Große Hoffnungen setzt man bei der Spinalen Muskeldystrophie (SMA) in relativ neue medikamentöse Therapien. Bei dieser Erkrankung wird durch die fehlerhafte Bildung des SMN-Proteins in Nervenzellen die Übertragung motorischer Impulse in die Muskelzellen verhindert.
Dadurch verkümmert die Muskulatur. Bei der schwersten Verlaufsform (SMA1) starben betroffene Kinder bisher innerhalb von ein bis zwei Jahren nach der Geburt an Atemversagen. Für diese Erkrankung könnte ein sogenanntes Antisense-Oligonukleotid, das ins Rückenmark injiziert wird, einen Fortschritt bedeuten. Studien haben gezeigt, dass bei Einsatz dieses Medikamentes noch vor Auftreten der ersten Symptome eine optimale Wirkung erzielt werden könnte. Um diese Chance zu nützen, müsste eine Aufnahme der SMA in das genetische Screeningprogramm für Neugeborene stattfinden, so Bernert.

 

Seit rund 20 Jahren unterstützt der Verein Österreichische Muskelforschung ausgewählte Projekte zur Erforschung von Muskelerkrankungen, um therapeutische Ansätze zur Verbesserung der Situation der Patienten zu entwickeln.
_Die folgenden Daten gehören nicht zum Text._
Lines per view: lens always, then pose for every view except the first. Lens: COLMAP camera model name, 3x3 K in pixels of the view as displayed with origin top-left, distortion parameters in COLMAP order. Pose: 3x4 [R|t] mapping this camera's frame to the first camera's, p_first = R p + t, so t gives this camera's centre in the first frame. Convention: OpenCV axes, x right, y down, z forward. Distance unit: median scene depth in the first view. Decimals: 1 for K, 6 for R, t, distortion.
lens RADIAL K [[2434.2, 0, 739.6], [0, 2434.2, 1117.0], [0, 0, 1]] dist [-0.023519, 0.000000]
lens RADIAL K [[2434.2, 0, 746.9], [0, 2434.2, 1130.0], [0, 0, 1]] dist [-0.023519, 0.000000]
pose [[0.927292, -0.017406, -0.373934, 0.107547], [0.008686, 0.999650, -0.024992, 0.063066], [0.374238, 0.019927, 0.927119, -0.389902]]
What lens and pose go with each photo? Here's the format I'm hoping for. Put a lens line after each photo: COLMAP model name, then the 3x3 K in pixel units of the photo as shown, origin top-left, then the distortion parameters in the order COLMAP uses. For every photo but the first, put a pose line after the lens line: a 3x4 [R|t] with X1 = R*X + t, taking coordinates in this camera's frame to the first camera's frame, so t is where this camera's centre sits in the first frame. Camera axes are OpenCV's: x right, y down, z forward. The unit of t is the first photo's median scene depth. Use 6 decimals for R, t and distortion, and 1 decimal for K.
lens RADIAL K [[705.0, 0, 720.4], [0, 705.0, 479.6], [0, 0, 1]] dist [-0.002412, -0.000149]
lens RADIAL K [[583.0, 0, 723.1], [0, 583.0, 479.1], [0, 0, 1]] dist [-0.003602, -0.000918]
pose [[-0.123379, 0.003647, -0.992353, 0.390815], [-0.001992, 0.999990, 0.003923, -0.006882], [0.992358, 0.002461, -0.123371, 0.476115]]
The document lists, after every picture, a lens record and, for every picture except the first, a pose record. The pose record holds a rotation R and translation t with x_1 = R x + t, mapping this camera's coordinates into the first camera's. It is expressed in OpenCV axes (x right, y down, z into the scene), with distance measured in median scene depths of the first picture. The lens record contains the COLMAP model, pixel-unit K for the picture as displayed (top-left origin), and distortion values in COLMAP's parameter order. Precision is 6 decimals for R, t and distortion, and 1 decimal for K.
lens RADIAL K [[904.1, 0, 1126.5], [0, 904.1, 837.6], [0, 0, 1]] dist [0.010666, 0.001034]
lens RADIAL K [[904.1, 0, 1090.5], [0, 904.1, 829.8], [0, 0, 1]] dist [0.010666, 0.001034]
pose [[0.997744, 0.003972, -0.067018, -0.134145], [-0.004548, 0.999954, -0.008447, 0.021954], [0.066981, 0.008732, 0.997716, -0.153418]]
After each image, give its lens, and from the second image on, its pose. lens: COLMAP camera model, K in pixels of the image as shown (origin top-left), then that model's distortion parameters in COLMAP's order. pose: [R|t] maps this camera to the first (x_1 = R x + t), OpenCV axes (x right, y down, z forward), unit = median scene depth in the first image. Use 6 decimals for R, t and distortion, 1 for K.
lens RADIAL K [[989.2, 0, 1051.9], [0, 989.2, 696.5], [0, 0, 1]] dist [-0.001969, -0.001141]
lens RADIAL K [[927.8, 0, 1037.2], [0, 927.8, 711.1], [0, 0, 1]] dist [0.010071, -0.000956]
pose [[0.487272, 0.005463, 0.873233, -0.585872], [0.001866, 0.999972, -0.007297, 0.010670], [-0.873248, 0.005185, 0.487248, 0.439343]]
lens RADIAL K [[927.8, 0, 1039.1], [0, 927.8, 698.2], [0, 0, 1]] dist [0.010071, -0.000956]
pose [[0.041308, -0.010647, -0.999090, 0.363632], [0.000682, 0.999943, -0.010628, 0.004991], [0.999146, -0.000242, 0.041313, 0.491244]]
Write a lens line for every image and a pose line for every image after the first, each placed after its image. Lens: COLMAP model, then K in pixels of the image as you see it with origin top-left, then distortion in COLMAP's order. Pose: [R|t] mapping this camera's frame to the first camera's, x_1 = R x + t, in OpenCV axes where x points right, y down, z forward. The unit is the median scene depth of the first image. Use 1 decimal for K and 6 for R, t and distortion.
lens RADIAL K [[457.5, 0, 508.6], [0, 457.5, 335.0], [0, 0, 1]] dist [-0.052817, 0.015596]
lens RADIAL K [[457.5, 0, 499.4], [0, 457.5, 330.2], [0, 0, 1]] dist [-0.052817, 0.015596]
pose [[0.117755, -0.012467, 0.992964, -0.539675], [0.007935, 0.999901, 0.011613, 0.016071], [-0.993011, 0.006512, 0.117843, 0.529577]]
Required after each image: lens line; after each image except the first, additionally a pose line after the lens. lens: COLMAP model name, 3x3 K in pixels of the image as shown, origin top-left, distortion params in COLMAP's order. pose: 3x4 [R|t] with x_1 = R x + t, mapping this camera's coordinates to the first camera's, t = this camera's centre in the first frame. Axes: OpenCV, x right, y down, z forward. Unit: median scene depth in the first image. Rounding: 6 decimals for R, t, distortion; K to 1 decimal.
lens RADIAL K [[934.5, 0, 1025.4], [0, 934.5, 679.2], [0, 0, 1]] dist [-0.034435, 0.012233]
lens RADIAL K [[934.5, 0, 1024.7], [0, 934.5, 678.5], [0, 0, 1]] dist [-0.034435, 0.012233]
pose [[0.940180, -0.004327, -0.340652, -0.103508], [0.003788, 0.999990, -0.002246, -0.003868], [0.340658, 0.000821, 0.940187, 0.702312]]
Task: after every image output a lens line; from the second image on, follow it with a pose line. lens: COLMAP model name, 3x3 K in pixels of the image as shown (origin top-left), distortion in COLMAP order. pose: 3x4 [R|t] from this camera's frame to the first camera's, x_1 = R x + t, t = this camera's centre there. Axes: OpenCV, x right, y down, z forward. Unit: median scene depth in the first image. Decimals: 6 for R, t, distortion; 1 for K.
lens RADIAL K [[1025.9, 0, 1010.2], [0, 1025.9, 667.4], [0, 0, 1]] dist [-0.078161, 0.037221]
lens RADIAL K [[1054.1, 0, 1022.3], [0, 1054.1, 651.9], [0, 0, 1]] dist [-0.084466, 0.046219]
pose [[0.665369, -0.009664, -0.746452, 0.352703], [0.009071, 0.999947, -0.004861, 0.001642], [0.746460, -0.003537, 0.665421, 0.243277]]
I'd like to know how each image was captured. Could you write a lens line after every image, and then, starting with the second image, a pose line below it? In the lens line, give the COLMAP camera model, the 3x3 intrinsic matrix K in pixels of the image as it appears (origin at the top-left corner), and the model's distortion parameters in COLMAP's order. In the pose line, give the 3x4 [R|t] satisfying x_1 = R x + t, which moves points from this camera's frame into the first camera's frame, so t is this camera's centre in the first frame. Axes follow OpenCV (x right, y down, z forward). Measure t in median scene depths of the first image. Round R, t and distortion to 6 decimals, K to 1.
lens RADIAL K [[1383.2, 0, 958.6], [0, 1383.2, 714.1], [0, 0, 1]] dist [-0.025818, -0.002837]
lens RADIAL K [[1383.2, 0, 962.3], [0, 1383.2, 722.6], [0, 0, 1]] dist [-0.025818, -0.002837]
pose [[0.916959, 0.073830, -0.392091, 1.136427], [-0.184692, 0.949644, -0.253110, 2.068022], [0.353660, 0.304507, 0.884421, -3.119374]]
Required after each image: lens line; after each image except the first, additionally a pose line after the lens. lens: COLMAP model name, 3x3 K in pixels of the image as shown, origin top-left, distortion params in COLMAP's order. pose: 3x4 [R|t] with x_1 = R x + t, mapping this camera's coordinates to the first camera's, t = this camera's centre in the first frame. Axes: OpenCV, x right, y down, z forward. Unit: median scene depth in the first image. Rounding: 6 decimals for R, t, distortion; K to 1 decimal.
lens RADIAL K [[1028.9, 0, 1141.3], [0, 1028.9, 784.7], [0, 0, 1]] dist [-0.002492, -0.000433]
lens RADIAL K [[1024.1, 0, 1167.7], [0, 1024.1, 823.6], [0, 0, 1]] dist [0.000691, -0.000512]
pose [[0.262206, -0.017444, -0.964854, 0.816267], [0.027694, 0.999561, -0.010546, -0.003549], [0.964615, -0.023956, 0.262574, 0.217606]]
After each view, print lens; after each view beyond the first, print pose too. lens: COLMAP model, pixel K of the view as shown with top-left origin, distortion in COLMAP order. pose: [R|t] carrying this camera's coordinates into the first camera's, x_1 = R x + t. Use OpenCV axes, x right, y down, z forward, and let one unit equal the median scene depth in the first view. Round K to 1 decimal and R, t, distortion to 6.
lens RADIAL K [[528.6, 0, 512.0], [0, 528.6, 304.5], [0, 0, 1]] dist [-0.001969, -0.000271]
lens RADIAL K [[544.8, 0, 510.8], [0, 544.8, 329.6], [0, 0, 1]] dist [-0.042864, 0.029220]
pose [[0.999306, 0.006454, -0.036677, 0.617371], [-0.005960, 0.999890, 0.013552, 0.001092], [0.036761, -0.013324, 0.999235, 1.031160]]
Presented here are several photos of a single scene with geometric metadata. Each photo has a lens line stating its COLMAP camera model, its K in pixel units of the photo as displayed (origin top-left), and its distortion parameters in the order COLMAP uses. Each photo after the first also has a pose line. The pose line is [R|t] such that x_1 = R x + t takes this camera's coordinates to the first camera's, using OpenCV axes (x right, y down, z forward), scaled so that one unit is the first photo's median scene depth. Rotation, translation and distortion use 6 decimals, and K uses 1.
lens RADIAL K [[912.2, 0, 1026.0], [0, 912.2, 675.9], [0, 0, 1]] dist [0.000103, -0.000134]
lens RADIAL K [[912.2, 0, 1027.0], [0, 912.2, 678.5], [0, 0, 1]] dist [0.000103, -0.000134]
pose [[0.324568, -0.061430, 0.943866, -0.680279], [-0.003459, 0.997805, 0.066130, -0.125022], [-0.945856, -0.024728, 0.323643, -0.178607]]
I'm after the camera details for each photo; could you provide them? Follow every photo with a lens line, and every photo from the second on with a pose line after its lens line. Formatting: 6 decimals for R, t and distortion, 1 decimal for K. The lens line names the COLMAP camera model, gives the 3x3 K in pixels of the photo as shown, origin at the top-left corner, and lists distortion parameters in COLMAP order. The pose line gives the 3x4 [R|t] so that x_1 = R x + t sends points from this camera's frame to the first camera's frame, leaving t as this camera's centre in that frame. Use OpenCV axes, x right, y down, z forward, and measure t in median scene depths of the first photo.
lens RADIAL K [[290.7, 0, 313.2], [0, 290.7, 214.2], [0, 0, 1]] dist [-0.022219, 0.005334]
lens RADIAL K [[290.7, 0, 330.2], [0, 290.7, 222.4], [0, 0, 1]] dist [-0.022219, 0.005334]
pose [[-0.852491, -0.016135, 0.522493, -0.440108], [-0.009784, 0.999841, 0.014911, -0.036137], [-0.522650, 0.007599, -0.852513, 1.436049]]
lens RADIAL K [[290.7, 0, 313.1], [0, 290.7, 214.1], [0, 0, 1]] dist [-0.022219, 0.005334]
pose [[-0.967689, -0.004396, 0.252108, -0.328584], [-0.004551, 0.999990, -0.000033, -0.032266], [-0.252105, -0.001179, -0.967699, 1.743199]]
Am 19. und 20. Jänner 2018 fand in Wien die jährliche Tagung "UpDate Muskelforschung" für Fachpublikum, Betroffene und Angehörige statt. Schwerpunkte lagen auf den Thematiken neue Therapien und Transition - der Übergang der Patienten vom Kinderarzt zu einem Mediziner für Erwachsene. "Mit Pech landet man dann bei sechs verschiedenen Fachärzten", sagte Bernert. Die Suche nach einem Arzt, der die vielen unterschiedlichen Symptome neuromuskulärer Erkrankungen erkennt, sei in Österreich schwierig.